TASK PROMPT:
From the records below, please return each line that holds the word "lines".

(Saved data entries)
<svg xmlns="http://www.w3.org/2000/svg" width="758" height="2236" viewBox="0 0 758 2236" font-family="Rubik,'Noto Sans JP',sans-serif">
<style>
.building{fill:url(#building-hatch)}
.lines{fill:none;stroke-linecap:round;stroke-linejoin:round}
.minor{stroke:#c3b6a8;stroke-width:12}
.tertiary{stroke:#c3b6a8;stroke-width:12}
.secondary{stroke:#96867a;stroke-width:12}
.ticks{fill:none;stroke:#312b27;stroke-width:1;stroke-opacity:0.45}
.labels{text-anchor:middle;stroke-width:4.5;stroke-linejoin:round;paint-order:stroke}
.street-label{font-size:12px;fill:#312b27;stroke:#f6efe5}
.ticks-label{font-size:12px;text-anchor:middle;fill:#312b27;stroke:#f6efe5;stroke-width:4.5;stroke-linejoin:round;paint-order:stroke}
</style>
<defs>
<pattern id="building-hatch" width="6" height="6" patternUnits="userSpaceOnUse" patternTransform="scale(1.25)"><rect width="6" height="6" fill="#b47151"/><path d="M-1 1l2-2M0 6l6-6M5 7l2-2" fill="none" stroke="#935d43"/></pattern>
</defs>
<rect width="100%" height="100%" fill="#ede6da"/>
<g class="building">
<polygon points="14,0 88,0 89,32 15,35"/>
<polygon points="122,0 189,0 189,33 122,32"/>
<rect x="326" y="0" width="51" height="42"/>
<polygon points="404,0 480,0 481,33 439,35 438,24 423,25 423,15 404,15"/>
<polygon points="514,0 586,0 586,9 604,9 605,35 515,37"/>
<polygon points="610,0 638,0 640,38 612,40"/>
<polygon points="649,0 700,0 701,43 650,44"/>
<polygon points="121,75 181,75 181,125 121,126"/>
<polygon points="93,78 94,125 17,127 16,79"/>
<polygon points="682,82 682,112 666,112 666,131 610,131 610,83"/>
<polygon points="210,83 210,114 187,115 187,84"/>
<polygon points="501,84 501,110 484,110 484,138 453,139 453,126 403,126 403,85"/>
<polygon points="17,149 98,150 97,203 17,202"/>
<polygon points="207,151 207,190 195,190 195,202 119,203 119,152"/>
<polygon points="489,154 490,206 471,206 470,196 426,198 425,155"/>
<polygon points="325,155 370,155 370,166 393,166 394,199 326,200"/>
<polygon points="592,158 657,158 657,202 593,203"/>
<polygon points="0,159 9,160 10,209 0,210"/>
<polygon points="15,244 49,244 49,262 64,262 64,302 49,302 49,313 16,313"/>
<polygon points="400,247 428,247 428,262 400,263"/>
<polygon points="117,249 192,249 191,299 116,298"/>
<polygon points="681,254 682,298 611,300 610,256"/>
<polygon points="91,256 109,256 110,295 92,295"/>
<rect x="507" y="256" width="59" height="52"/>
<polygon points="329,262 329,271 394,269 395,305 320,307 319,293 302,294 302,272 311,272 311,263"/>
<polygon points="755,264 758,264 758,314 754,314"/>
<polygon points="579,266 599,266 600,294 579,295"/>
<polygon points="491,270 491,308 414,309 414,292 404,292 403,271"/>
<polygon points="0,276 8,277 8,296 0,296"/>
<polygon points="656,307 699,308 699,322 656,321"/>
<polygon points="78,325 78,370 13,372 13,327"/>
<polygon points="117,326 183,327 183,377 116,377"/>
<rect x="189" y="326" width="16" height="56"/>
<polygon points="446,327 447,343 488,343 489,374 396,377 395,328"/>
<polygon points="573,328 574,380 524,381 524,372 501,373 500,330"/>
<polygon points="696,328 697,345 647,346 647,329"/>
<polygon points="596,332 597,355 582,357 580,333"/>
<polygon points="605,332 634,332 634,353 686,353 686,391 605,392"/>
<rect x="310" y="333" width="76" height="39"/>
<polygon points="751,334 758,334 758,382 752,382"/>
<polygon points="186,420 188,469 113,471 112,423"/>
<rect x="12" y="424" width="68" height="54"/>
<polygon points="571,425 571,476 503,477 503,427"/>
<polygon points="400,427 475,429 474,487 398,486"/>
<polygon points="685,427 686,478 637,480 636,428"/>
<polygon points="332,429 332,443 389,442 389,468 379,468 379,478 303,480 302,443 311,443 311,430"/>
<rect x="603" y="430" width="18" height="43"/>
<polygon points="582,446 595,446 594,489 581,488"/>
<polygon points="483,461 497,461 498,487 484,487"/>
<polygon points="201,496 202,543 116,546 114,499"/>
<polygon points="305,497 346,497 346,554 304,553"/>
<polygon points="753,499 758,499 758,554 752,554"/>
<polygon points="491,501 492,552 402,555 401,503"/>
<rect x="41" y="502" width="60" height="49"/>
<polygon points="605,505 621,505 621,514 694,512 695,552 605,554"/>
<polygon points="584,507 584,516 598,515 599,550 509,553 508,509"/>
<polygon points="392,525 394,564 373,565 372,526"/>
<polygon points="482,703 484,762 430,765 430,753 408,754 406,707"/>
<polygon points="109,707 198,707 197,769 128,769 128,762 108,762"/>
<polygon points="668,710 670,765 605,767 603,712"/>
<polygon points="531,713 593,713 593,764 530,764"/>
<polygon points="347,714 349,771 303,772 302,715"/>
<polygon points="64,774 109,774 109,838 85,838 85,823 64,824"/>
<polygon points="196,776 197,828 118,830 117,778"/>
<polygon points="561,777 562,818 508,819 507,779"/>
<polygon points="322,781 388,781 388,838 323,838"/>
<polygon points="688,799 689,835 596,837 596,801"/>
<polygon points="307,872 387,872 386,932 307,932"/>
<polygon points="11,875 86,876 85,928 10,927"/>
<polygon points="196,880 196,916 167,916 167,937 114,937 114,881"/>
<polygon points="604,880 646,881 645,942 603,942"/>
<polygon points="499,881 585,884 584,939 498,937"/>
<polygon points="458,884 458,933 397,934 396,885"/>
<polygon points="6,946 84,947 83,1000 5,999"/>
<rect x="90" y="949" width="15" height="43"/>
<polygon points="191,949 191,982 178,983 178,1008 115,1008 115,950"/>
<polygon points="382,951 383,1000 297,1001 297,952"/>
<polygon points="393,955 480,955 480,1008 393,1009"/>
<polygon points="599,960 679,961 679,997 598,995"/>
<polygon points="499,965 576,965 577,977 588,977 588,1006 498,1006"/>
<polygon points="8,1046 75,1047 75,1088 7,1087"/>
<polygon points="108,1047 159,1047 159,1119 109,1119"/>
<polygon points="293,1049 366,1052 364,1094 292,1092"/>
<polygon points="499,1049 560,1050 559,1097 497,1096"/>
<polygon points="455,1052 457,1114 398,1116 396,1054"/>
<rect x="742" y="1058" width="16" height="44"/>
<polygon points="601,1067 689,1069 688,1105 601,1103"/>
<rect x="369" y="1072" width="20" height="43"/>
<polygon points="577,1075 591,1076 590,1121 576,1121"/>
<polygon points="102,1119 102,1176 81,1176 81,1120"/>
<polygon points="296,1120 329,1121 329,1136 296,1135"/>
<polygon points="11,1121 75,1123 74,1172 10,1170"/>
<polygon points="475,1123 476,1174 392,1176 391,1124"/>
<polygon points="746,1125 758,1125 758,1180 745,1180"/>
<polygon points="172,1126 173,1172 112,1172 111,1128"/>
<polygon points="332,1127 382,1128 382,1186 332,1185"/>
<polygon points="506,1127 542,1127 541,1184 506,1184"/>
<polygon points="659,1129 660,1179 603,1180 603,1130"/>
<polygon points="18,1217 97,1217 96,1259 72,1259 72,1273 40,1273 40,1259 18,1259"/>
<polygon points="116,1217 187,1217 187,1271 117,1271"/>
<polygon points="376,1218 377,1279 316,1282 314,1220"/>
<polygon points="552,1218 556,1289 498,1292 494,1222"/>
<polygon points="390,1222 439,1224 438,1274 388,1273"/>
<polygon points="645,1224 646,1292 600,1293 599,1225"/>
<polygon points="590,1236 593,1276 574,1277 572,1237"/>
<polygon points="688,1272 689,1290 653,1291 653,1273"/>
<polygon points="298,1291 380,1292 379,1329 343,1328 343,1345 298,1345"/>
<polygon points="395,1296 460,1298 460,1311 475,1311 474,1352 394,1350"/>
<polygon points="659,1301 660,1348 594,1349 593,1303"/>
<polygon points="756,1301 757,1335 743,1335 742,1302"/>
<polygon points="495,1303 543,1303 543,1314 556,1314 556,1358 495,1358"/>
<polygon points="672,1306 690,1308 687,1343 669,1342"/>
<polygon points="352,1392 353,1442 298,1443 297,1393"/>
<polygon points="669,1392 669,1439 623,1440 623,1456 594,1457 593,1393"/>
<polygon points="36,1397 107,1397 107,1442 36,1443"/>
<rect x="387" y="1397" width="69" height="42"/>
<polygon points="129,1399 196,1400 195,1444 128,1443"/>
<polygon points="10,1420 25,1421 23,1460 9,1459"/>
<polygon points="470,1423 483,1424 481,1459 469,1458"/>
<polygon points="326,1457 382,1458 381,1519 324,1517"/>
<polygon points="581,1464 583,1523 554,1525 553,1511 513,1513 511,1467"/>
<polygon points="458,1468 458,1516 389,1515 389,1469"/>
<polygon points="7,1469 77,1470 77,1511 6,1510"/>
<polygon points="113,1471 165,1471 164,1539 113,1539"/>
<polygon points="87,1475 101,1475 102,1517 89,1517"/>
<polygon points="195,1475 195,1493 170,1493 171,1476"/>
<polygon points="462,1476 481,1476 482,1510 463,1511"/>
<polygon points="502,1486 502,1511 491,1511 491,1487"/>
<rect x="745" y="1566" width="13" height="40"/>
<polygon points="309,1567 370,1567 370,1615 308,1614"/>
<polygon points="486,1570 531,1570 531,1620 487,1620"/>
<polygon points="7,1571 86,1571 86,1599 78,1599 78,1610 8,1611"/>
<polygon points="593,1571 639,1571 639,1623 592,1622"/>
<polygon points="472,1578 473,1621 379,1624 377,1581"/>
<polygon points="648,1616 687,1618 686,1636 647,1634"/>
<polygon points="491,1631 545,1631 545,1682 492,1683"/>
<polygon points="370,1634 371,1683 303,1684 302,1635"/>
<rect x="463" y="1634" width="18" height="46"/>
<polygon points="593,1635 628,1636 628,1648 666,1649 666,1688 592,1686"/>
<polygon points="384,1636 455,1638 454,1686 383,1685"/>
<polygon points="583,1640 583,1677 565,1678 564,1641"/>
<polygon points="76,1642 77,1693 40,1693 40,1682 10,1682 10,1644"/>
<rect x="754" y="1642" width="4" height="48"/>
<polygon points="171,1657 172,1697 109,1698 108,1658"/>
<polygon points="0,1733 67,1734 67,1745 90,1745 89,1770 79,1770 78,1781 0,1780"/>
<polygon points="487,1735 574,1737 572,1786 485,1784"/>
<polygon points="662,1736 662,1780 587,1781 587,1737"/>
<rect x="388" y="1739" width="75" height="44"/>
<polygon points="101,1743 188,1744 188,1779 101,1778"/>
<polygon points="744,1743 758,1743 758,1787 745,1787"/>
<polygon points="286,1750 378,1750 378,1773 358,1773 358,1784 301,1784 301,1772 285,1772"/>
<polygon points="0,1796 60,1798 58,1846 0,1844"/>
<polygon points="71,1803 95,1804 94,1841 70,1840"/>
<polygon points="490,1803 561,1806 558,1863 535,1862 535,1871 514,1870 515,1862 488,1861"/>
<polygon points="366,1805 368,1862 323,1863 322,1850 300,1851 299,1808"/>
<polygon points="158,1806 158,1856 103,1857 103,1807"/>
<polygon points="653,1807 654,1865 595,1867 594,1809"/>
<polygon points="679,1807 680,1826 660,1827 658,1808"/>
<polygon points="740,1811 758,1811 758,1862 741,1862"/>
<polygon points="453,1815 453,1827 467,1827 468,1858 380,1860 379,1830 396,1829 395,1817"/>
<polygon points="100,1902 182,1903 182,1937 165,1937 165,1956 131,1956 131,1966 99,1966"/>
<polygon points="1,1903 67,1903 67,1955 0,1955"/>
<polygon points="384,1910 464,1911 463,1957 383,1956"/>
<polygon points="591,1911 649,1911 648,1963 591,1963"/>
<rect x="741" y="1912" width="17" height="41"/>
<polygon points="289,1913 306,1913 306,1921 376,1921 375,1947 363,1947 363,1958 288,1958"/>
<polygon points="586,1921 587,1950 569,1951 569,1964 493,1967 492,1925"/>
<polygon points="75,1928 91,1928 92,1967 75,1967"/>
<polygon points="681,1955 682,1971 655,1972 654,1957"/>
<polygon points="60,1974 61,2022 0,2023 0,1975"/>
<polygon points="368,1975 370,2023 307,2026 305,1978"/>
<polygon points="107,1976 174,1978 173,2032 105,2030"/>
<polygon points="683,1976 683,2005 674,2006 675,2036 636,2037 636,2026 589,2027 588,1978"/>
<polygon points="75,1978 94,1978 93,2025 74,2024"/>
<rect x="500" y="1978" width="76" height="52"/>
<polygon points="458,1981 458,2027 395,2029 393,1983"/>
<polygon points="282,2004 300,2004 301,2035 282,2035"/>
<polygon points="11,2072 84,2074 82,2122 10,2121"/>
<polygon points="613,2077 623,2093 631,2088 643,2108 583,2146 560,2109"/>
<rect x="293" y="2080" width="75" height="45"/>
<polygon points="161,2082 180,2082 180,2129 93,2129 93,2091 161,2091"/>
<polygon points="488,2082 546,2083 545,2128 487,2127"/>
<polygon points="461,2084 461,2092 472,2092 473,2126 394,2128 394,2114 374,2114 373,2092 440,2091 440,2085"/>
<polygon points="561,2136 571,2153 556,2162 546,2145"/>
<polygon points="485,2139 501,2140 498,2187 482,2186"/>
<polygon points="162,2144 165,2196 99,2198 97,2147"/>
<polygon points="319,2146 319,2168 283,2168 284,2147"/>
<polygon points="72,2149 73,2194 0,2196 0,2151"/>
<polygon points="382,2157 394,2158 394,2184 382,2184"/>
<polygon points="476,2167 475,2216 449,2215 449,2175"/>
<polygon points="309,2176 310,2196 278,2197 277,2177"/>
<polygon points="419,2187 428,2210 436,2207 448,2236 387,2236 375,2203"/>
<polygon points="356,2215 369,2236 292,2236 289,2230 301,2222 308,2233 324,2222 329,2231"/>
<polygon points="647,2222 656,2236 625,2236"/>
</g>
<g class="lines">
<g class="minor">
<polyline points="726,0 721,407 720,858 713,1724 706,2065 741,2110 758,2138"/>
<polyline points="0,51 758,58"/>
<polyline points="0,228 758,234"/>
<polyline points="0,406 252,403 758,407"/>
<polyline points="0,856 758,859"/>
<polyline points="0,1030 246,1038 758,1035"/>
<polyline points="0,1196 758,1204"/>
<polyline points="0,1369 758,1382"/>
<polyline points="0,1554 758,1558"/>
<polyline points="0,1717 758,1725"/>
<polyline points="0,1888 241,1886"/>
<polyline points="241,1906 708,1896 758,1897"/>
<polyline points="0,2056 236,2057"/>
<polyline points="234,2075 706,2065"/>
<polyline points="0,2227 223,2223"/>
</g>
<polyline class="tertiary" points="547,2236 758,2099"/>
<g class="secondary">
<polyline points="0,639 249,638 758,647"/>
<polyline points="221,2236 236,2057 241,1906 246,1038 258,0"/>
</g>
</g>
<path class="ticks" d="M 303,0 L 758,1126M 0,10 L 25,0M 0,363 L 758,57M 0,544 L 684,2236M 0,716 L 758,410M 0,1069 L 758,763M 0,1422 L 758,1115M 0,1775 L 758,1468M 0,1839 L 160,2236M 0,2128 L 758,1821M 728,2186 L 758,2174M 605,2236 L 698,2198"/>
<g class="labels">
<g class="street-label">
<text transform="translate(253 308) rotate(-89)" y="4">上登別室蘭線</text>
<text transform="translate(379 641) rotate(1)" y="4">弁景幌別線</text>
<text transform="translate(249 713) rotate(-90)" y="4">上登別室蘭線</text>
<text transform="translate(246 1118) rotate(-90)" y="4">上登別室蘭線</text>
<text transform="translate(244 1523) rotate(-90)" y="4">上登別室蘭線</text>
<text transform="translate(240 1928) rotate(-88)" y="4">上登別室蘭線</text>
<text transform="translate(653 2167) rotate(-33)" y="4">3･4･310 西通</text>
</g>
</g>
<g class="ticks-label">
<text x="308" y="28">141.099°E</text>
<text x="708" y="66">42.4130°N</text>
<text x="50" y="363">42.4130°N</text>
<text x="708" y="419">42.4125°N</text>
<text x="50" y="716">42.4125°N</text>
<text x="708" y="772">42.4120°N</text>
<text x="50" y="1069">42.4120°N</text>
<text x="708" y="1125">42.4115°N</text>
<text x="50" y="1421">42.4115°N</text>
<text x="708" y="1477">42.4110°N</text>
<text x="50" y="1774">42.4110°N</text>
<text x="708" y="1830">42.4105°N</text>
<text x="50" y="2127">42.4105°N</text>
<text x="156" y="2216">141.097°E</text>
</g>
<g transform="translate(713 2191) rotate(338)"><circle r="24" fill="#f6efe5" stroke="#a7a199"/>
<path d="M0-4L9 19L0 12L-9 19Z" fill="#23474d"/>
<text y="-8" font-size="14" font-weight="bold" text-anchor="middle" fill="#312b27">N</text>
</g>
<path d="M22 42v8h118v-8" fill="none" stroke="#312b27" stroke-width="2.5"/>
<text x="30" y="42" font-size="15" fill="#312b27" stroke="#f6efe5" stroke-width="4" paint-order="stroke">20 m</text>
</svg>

OUTPUT FOR THIS EXERCISE:
.lines{fill:none;stroke-linecap:round;stroke-linejoin:round}
<g class="lines">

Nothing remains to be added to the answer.